Of course, it’s not just the mandatory re-closure of bars and other high-contact businesses that has the potential to impact economic activity in a scenario where cases surge. Once things get moving in the wrong direction, headlines documenting the surge may force a given state’s citizens to adopt voluntary containment protocols they might not have been inclined to observe previously. That compounds the effect, and the psychology could spill over into other locales.
“A combination of tighter state restrictions and voluntary social distancing is already having a noticeable impact on economic activity”, Goldman’s Hatzius goes on to say. “States with the most severe deterioration in the COVID situation saw declines in consumer and workplace activity at the end of June that will likely continue into July, and activity flattened in other states”. And more:
A combination of tighter state restrictions and voluntary social distancing in response to the virus situation is already having a noticeable impact on economic activity. Mobility data from Google show that states with a more severe deterioration in their public health situation—defined here as those states meeting none or only one of the gating criteria for reopening as of June 28—saw a modest decline in retail and recreation activity and workplace activity toward the end of June that began even before authorities tightened policy (see Exhibit 3). Activity was flat on average in other states.
The bank goes on to warn that “the healthy rebound in consumer services spending seen since mid-April now appears likely to stall in July and August as authorities impose further restrictions to contain virus spread.”
Consider also that unless Congress acts, additional federal unemployment benefits will expire this month, which means incomes lost will not be totally replaced going forward. The surge in consumer spending thus appears highly tenuous.
Again, this was always the risk from the very first days, when critics warned that Georgia was setting a potentially dangerous precedent by re-opening salons, tattoo parlors, and the like, despite not having the virus under control on some metrics.
Goldman does write that “the ongoing recovery in manufacturing and construction should be largely unaffected”, which is good, but the US economy lives and dies by the consumer. In this scenario, “lives and dies” can be taken figuratively or literally.
In addition to cutting their forecast for a rebound in Q3 to 25% (and that’s QoQ SAAR, obviously) from 33%, Goldman also reduces their full-year forecast to a 4.6% contraction, down from 4.2% previously.
But all hope isn’t lost. For one thing, simple math means the Q3 GDP print will still look good. “Our 2020Q3 forecast of +25% is still strikingly strong because of the statistical overhang created by the sharp upward trajectory from the April bottom through June”, the bank notes, adding that “even if GDP were flat in Q3 at the June level, we estimate the QoQ annualized growth rate would still be +17%”.

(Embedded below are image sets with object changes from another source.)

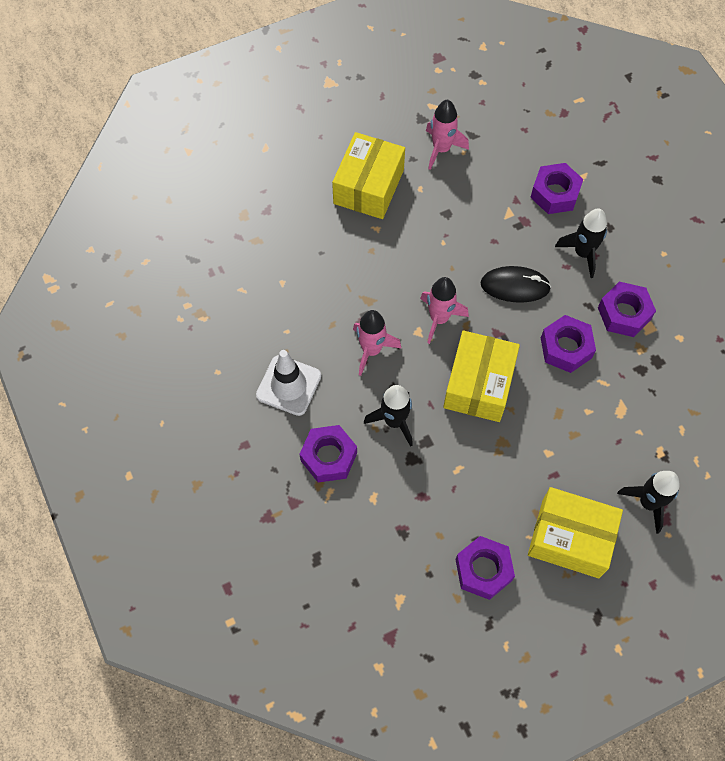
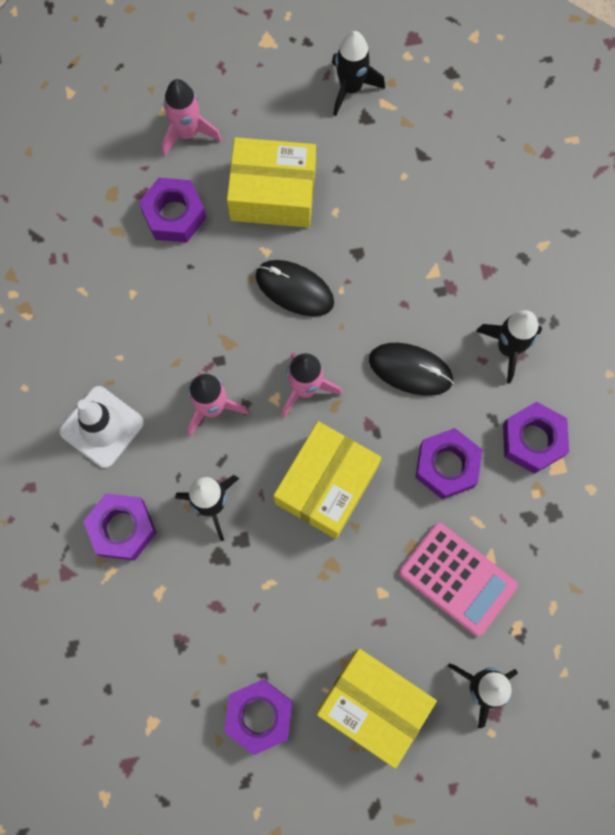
camera: 15 degrees right, 10 degrees up
(368, 186) = (273, 193): yellow box -> yellow box turned 60 degrees clockwise
(403, 101) = (350, 88): none -> black rocket
(407, 250) = (294, 289): none -> black mouse
(441, 149) = (378, 165): pink rocket -> pink rocket (187, 133)
(555, 193) = (499, 260): purple nut -> purple nut (174, 215)
(602, 427) = (457, 579): none -> pink calculator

Further, Goldman says they “expect the US economy to get back on track in September”.
Why? Well, because the example set by other countries proves America can do better. “Other major economies have returned to similar levels of activity while containing the virus, showing that further progress is feasible”, he writes. That harkens back to the points made here at the outset — Americans’ psychology isn’t necessarily conducive to this effort, and that may make comparisons with other societies less useful.
Hatzius goes on to say that “policy and behavioral changes such as mask-wearing offer opportunities for controlling the virus at minimal economic cost” and expresses some guarded optimism that Texas’s new mask mandate “shows that US authorities are willing to adapt”.
Fingers crossed on that, but color me skeptical.